Civil war delayed by 10 years

how about a 9 year delay, so it coincides with the franco-prussian war?

that could ad some interesting political twists

If there is a Franco-Prussian War.

It occurs to me that if there's no ACW going on, Napoleon III won't be able to install Maximilian in Mexico. So unless he finds another throne before 1870 (and the supply is limited) he'll then be an obvious choice for the throne of Spain. So no Hohenzollern candidature and probably no FPW, unless it can be triggered by something else.
 
It wouldn't even be a civil war.

Just a bunch of hicks causing trouble and then put down by the US.

I honestly think that's a pretty good summary of the scenario. The longer the Civil War is delayed the less of a fight it will be. Ten years is enough that the largest war possible will still resemble the Canadian rebellions more than OTL's Civil War.
 
The ACW was hardly the first total war, there had already been plenty of wars in which the civilian population was a legitimate target and saw the mobilisation of all resources for the war effort.

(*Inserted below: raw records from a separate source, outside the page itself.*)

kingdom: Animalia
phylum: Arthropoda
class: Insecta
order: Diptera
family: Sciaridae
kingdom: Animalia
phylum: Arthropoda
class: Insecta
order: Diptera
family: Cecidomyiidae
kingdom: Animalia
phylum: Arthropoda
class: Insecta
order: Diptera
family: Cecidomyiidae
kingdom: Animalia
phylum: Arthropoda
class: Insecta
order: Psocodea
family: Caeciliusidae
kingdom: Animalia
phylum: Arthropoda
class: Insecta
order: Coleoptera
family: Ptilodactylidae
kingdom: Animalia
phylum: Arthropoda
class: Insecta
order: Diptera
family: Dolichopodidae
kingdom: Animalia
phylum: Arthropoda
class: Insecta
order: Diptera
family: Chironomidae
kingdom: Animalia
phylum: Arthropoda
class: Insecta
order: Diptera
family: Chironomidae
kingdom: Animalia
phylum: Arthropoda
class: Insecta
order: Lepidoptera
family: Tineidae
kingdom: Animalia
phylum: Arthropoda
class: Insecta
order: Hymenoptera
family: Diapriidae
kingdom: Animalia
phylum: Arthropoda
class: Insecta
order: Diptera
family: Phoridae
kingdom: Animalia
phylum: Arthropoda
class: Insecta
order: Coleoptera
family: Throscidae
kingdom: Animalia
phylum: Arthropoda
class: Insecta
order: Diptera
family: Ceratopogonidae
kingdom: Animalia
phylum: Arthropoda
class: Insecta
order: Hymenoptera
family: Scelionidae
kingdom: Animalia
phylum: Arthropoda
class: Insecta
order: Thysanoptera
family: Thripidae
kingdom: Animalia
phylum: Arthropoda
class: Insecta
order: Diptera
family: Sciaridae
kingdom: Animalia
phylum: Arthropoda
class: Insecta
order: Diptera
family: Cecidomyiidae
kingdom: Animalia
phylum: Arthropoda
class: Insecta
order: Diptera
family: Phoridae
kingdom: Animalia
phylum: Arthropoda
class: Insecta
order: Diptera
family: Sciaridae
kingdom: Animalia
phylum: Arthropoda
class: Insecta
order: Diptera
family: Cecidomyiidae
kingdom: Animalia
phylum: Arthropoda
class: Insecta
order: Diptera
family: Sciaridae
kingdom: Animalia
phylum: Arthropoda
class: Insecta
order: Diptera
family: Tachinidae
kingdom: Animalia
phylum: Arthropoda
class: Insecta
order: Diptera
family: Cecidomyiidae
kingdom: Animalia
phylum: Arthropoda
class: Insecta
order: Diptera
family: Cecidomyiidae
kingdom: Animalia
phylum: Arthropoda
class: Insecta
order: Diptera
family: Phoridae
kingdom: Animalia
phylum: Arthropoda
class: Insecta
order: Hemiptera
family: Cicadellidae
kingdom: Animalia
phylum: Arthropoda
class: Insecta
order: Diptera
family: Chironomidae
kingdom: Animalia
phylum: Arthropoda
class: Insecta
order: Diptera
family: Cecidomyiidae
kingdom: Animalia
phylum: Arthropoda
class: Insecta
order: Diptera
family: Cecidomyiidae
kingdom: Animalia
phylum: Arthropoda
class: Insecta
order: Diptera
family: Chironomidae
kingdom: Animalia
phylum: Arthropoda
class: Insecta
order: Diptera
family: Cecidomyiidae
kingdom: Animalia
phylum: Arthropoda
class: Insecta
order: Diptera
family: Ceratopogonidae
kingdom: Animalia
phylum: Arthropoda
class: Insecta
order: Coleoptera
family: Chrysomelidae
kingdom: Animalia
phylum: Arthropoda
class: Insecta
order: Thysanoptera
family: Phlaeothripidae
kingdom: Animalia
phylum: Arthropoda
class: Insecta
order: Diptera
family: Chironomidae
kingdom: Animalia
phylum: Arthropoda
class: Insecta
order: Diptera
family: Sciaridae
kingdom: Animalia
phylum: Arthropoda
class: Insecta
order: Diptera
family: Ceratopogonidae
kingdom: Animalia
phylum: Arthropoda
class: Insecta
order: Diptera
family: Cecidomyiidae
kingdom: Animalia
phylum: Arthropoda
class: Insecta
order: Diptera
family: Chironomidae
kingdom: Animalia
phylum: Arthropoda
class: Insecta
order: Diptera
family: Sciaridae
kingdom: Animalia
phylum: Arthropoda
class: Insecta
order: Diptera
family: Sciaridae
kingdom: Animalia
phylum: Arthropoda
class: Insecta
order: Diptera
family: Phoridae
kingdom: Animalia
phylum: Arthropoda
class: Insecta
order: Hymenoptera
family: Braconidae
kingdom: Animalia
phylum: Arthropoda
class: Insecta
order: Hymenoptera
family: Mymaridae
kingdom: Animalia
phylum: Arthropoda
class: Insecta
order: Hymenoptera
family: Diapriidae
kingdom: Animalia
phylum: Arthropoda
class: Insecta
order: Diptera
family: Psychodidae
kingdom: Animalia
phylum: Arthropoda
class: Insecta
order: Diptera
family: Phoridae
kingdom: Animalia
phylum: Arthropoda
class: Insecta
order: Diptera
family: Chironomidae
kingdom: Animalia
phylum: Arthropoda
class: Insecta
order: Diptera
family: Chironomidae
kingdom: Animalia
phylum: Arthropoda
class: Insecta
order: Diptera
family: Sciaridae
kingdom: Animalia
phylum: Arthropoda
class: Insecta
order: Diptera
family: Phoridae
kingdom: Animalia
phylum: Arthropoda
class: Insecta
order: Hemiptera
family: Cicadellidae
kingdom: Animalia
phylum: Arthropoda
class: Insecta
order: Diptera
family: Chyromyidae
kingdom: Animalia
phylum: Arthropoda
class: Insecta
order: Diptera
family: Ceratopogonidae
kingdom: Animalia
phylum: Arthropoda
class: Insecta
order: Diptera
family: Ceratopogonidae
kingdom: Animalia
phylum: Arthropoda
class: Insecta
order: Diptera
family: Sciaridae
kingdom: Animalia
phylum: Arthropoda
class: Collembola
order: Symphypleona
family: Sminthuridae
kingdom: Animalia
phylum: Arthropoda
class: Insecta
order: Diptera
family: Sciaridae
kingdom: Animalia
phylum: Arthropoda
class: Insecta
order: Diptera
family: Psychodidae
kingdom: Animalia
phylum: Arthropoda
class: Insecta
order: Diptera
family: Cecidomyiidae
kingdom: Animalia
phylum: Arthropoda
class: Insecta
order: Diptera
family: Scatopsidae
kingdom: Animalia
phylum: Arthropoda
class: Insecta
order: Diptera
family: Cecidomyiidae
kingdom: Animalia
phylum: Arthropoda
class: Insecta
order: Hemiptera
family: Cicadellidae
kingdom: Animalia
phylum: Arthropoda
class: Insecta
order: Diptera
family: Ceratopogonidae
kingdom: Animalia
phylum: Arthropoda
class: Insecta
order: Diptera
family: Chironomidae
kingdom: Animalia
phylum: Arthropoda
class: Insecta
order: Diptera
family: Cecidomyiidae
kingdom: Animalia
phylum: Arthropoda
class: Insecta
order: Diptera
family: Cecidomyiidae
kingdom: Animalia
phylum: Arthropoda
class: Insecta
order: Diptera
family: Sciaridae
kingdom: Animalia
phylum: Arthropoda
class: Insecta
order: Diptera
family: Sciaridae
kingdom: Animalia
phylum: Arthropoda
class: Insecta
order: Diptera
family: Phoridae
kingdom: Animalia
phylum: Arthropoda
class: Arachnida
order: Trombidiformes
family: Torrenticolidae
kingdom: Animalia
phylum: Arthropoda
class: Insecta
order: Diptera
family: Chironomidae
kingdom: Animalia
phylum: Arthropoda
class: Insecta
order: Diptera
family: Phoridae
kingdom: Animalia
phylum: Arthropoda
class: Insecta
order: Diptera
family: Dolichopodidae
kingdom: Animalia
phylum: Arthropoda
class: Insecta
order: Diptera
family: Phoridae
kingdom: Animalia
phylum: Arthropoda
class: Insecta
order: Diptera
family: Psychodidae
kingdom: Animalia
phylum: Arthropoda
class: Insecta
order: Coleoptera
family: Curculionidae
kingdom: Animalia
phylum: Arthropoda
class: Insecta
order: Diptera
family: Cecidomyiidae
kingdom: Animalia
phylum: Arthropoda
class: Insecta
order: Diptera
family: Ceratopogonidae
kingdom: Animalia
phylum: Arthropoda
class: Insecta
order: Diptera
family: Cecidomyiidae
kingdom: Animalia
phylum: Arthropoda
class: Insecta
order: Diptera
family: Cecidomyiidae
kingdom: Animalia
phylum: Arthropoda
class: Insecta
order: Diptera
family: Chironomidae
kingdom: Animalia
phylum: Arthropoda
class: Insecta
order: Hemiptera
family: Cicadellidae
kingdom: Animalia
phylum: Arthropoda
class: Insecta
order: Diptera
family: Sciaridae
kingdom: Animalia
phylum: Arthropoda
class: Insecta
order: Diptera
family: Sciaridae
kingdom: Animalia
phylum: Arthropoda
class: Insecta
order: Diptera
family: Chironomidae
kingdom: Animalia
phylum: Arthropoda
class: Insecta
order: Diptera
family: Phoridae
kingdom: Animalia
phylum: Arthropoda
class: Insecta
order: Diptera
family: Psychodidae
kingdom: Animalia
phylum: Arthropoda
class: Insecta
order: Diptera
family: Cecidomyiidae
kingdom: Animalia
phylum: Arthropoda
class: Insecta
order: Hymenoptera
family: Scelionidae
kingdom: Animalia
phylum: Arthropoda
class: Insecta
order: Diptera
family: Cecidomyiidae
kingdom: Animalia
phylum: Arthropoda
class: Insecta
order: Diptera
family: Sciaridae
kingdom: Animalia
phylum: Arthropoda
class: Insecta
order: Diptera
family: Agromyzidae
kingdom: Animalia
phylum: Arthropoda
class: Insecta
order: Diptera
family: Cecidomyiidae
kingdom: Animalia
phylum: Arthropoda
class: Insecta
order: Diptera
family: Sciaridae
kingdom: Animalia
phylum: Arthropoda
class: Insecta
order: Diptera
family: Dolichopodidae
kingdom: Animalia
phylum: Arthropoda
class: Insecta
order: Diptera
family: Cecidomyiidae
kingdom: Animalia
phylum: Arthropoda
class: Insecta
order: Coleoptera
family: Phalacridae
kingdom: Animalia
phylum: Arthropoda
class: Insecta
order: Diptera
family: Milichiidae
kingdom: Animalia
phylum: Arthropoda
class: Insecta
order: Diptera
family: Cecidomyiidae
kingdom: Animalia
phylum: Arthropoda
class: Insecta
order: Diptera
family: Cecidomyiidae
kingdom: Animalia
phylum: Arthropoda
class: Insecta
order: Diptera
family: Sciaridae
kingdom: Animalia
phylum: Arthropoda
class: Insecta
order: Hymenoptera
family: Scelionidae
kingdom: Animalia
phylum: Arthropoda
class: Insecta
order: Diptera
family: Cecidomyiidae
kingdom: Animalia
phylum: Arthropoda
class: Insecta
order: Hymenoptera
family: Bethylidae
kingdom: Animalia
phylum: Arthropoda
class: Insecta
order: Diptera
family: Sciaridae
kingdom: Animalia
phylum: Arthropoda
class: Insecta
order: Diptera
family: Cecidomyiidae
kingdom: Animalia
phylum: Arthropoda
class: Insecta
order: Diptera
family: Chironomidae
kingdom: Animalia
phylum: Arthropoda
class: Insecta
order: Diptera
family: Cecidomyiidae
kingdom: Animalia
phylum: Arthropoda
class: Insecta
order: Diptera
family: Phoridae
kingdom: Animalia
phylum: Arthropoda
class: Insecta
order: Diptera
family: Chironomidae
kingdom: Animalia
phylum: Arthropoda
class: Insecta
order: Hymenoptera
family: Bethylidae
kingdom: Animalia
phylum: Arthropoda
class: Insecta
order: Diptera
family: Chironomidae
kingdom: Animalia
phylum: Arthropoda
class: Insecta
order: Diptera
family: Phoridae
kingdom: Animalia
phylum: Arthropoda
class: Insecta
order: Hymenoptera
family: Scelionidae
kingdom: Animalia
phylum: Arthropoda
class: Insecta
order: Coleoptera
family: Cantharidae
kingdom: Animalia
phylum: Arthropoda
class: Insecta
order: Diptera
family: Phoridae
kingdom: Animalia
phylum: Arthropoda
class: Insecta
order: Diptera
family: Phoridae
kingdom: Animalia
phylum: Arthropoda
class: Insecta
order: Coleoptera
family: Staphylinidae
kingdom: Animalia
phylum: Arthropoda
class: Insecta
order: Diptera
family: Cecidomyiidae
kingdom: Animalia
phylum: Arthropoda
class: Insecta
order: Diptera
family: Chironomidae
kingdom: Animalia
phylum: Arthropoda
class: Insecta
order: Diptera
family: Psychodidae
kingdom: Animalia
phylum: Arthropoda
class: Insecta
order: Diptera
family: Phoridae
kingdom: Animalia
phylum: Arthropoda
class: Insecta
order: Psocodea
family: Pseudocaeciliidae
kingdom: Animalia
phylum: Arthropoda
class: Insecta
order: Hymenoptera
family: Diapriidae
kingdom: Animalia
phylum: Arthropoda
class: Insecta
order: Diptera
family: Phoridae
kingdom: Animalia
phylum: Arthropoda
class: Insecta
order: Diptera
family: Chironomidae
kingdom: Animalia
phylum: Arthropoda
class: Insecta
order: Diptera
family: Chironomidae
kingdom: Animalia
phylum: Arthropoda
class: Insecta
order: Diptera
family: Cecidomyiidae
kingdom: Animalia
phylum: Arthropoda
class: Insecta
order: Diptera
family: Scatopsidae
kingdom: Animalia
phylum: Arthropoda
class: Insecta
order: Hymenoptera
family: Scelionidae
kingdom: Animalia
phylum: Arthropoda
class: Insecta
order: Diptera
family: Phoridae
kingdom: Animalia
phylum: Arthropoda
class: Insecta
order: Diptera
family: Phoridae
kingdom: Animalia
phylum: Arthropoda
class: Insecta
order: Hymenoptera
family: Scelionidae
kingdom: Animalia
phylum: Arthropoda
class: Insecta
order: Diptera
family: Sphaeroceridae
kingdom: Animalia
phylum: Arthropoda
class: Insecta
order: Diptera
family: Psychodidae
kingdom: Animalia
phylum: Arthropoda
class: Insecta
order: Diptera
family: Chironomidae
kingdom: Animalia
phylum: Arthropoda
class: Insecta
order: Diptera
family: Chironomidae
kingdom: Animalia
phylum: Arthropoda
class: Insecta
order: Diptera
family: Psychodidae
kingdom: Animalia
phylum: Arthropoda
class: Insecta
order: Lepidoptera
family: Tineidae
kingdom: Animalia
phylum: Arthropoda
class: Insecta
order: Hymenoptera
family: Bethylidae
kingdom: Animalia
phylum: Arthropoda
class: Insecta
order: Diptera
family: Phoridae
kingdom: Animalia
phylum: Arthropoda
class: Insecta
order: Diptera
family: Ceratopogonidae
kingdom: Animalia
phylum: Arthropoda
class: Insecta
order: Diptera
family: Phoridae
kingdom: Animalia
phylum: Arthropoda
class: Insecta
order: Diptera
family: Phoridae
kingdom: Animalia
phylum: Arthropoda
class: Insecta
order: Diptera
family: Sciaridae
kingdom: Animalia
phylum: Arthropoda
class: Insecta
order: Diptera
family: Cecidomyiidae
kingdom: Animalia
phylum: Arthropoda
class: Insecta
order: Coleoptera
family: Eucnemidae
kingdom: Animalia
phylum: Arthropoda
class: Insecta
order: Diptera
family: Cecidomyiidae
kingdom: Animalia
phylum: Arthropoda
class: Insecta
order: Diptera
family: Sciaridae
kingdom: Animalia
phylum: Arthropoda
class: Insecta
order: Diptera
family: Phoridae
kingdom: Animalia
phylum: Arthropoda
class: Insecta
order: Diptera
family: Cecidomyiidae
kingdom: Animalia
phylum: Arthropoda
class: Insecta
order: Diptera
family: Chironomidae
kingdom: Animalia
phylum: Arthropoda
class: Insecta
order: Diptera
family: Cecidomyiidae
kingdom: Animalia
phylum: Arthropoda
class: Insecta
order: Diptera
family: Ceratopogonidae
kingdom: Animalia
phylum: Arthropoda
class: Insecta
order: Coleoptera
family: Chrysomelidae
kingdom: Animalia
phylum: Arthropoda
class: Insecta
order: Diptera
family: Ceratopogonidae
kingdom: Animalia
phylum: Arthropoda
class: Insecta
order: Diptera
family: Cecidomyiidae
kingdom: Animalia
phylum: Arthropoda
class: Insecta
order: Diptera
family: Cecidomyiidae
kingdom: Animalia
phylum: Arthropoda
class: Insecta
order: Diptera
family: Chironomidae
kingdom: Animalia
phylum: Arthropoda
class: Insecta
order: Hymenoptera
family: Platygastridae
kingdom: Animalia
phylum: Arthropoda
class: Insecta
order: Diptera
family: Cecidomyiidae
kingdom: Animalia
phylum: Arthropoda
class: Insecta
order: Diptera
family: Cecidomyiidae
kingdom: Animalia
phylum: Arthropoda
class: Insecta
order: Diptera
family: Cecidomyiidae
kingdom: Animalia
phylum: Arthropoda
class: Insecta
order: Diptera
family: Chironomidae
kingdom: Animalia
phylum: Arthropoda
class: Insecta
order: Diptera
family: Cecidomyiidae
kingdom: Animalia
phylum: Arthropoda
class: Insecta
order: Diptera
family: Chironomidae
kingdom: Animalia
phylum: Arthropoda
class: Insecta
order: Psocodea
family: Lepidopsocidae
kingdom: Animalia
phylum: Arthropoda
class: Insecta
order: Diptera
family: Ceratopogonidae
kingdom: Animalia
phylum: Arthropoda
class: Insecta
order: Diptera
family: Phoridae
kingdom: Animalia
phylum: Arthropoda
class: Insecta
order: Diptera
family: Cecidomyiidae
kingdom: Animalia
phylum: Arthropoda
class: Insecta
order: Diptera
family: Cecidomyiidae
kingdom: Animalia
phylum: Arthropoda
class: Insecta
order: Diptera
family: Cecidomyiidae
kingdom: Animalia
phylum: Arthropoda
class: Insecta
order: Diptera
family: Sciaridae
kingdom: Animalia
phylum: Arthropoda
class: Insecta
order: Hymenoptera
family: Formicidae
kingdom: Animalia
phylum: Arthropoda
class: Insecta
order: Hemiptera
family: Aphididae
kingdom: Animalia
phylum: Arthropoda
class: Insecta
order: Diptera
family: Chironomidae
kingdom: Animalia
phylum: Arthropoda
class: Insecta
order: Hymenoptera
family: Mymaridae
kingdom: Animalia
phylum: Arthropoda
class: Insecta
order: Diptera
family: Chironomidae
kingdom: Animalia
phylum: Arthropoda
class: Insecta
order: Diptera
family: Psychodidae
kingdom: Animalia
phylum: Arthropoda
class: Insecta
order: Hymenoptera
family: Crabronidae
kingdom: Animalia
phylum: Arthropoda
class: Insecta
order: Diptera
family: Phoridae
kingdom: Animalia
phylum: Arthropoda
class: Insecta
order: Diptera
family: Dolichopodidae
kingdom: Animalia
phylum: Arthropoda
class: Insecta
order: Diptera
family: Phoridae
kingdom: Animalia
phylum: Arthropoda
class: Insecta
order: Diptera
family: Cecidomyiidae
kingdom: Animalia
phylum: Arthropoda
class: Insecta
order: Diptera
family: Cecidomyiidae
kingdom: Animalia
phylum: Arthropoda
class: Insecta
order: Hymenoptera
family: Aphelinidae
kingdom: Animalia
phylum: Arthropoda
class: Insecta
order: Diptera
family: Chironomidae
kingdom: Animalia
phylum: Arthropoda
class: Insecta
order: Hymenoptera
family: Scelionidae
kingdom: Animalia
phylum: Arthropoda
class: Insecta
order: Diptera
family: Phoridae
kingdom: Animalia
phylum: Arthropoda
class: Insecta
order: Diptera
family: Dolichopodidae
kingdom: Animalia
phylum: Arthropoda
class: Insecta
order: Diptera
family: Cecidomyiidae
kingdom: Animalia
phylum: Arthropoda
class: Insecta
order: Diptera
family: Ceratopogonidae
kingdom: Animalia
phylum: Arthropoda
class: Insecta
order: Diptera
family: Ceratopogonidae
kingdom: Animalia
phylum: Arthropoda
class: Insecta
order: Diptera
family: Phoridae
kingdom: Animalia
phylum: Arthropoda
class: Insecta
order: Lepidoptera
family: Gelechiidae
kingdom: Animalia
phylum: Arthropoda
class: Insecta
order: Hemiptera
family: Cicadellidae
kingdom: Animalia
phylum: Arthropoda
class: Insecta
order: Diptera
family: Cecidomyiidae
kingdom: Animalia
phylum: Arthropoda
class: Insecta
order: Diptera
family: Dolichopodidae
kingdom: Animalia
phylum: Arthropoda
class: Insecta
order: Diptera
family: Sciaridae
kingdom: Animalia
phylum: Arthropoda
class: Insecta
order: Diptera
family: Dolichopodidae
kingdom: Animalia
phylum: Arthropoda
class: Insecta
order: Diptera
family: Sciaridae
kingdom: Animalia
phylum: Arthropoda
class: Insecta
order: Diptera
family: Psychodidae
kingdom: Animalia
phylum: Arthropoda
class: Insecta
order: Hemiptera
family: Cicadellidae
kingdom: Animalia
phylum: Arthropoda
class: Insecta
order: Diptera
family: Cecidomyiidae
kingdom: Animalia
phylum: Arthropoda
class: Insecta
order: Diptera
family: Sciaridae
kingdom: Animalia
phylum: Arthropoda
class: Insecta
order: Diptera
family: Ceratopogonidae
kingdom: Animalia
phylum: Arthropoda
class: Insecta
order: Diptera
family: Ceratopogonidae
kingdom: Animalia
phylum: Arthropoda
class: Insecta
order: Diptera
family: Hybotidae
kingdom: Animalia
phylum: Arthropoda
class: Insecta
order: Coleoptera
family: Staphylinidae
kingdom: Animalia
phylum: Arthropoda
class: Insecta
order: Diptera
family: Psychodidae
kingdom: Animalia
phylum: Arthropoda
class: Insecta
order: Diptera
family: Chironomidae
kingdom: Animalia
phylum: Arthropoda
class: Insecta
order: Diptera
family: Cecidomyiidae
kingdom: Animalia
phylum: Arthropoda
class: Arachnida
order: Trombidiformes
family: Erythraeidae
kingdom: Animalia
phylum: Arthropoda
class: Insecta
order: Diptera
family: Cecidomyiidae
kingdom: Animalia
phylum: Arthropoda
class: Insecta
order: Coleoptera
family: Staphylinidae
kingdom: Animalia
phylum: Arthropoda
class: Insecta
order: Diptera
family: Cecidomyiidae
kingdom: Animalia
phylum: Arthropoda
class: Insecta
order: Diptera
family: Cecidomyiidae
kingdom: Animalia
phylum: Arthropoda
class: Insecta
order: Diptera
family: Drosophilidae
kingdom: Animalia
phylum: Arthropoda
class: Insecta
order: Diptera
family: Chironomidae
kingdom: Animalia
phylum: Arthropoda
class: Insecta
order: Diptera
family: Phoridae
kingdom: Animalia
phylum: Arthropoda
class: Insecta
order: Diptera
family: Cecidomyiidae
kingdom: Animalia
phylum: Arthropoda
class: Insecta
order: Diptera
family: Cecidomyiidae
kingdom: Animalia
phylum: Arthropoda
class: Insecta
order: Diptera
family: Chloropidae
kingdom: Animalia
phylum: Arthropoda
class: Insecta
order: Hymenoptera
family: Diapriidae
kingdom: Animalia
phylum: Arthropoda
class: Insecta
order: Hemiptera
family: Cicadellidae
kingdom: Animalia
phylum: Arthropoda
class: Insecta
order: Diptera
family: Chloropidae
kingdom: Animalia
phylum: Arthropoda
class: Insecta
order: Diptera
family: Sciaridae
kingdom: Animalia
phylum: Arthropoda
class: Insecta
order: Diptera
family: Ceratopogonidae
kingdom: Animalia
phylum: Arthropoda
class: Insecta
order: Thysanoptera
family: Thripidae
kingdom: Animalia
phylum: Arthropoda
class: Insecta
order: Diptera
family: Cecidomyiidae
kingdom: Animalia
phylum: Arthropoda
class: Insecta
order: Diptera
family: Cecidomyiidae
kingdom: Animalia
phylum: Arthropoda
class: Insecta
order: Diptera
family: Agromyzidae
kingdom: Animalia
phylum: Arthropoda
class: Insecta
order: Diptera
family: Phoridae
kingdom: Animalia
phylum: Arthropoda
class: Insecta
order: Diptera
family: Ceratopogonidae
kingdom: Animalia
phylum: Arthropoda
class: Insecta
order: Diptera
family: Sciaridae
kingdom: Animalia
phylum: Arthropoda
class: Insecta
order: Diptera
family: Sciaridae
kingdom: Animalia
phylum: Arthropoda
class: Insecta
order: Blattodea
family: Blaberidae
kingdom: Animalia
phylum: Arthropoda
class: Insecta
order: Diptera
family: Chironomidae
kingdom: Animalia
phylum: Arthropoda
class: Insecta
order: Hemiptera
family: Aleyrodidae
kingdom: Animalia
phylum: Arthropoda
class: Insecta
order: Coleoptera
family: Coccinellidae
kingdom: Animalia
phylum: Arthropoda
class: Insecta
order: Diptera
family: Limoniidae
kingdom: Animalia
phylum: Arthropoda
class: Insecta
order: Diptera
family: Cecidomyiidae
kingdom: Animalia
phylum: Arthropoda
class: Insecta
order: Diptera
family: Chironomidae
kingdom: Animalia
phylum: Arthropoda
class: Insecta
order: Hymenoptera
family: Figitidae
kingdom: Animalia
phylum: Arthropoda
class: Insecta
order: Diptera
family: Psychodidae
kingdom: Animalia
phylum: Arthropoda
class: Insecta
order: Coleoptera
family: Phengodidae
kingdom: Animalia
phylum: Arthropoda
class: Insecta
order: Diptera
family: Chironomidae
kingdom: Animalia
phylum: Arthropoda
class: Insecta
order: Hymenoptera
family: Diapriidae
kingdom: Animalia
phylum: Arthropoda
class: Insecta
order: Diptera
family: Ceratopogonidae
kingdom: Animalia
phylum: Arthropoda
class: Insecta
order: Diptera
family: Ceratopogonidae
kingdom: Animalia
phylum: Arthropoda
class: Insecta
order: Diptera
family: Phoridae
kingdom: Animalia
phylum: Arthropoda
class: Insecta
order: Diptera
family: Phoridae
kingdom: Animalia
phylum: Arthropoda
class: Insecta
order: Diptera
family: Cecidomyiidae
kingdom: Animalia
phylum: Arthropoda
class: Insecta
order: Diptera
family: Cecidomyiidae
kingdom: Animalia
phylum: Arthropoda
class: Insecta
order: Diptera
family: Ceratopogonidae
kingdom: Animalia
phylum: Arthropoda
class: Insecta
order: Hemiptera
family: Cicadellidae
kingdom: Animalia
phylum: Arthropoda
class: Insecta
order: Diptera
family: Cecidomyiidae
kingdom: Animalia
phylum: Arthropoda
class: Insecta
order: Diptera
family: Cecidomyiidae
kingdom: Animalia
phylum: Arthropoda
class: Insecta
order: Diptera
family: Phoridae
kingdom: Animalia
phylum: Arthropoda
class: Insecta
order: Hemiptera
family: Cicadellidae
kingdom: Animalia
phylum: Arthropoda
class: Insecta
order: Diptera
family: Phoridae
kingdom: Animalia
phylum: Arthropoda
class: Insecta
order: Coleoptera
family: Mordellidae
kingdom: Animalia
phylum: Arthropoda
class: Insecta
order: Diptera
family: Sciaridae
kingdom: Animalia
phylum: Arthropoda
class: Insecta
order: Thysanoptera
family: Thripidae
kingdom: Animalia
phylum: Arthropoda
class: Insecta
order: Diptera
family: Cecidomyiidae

Civilians have been targeted since the Old Stone Age. That wasn't my point. But I am curious as to what war you would see pre-ACW as one that involved the full mobilization of all resources, the entire economy, and populace?

Not sure I follow. Afaics, slaves in transit will be recoverable if they do a runner, as they would be had they fled from a Slave to a Free State, but I don't really see why Lemmon would take that much more enforcing than the FSL did.

It's hardly going to bring slaves into the North in any numbers, so Northern farmers aren't going to have to compete with slave labour on any scale. I agree it will cause a lot of unnecessary irritation, but compared with Kansas-Nebraska it's just an annoyance.

If the Kansas Constitution is moot, it's passing strange that the South pushed so hard to get Lecompton passed. They obviously thought it mattered. But I don't see how either DS or Lemmon will help much if all a State's Sheriffs etc are antislavery. Whatever the law may say, very few slaveholders are going to take expensive property there in such circs.

I'm sorry I don't have the source or remember the precise details of the case,:eek: but in this period post-Scott there was a family of runaways who were captured and ordered returned to their Southern owners (IDK, but it might have happened in Massachusetts:eek:) by a Federal judge. To force the return required a large number of Federal troops to get the family to a ship in the face of mass protests. The entire enterprise (I do remember this quite clearly) cost $100,000!:rolleyes: Your tax dollars at work...:p
 
I'm sorry I don't have the source or remember the precise details of the case,:eek: but in this period post-Scott there was a family of runaways who were captured and ordered returned to their Southern owners (IDK, but it might have happened in Massachusetts:eek:) by a Federal judge. To force the return required a large number of Federal troops to get the family to a ship in the face of mass protests. The entire enterprise (I do remember this quite clearly) cost $100,000!:rolleyes: Your tax dollars at work...:p


You're probably thinking of Anthony Burns in 1854.

My point, though, was that for every such case there were many more where the slave concerned was simply taken back without much trouble - ie most northerners most of the time seem to have obeyed the law. And whilst the matter never came to a test, I suspect the same would have been true (following a Lemmon decision) in the case of slaves who tried to escape whilst accompanying their masters to Saratoga Springs or wherever.

Afaics, the Territorial issue had pretty much reached its limit. Even had Breckinridge been elected, the US Army in 1861 was only about 16,000 men - far too small to enforce a Federal slave code even in the unlikely event of Congress enacting one. Nor can I easily imagine a Congress with a Northern majority agreeing to pay for a larger army if it was likely to be employed for such a purpose. Any such attempt would have failed as Radical Reconstruction was to fail, and for the same reason - insufficient military manpower.

In short, the North had won its essential point. There was no danger of any Slave states being erected in Nebraska, the Dakotas or points west. There might just possibly be one in New Mexico, but that was only a maybe, and in any case few Northern farmers were likely to ever want to go there, so they could live with it. There would still have been occasional fights over fugitive slaves, but that alone wasn't even remotely likely to cause a war.